### Problem to solve
Count the lines in the records below that contain the string "value". Case counts, and reply with the number alone.

### Data supplied
______________________________

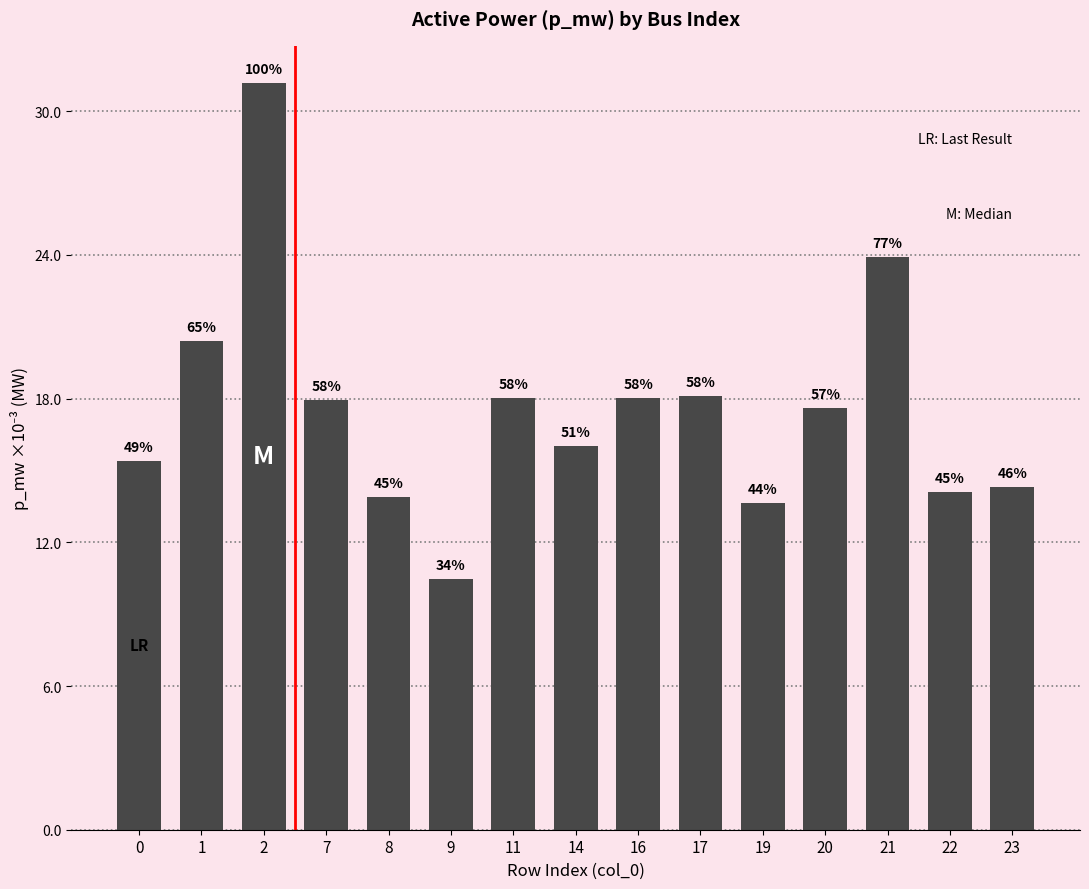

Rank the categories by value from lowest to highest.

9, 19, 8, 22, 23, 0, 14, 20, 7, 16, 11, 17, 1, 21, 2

______________________________

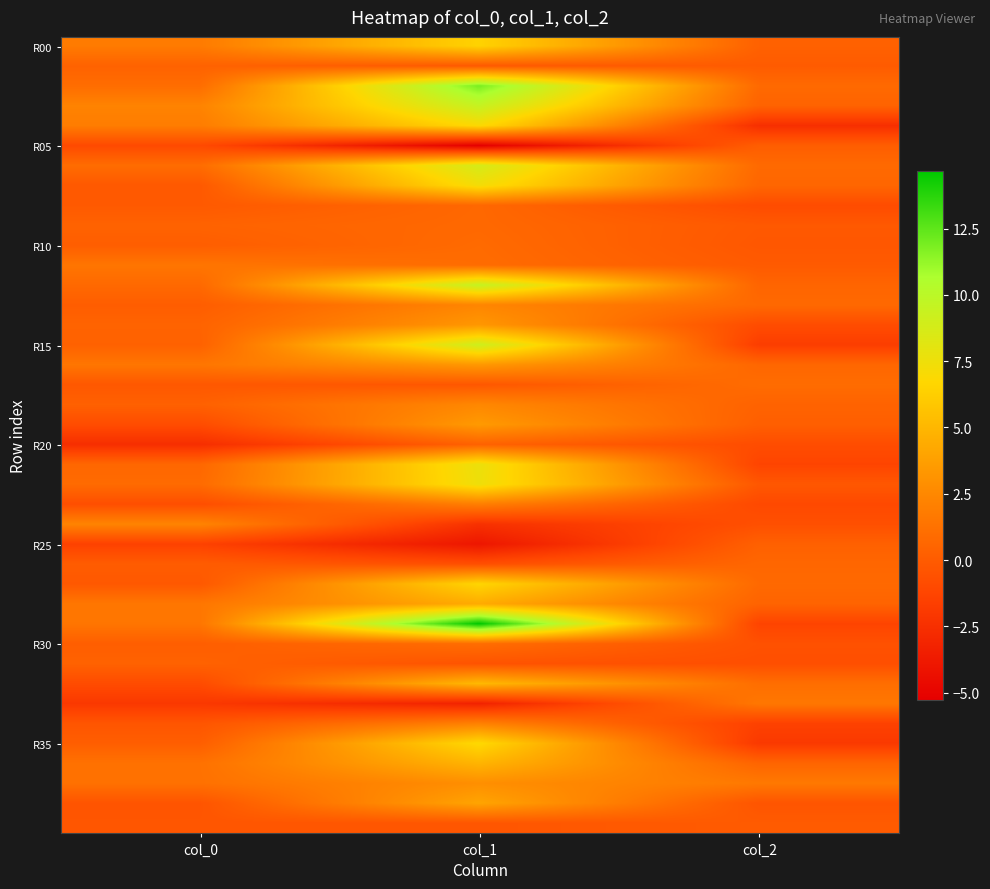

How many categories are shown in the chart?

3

______________________________

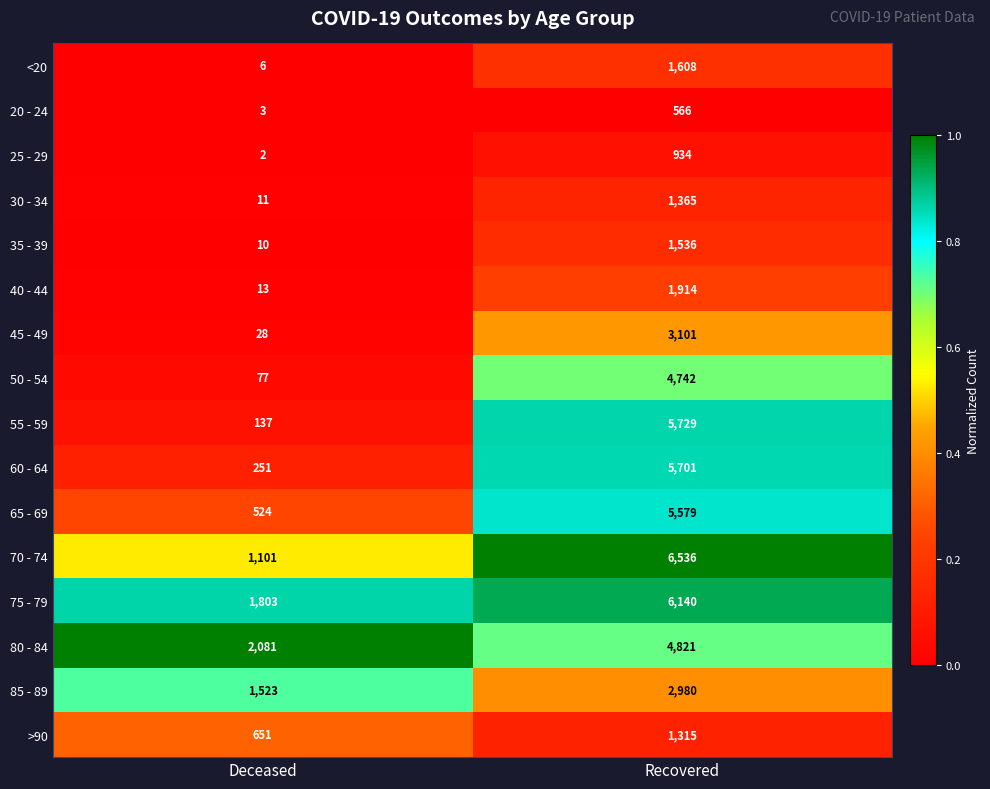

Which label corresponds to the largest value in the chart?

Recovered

______________________________

### Task result
2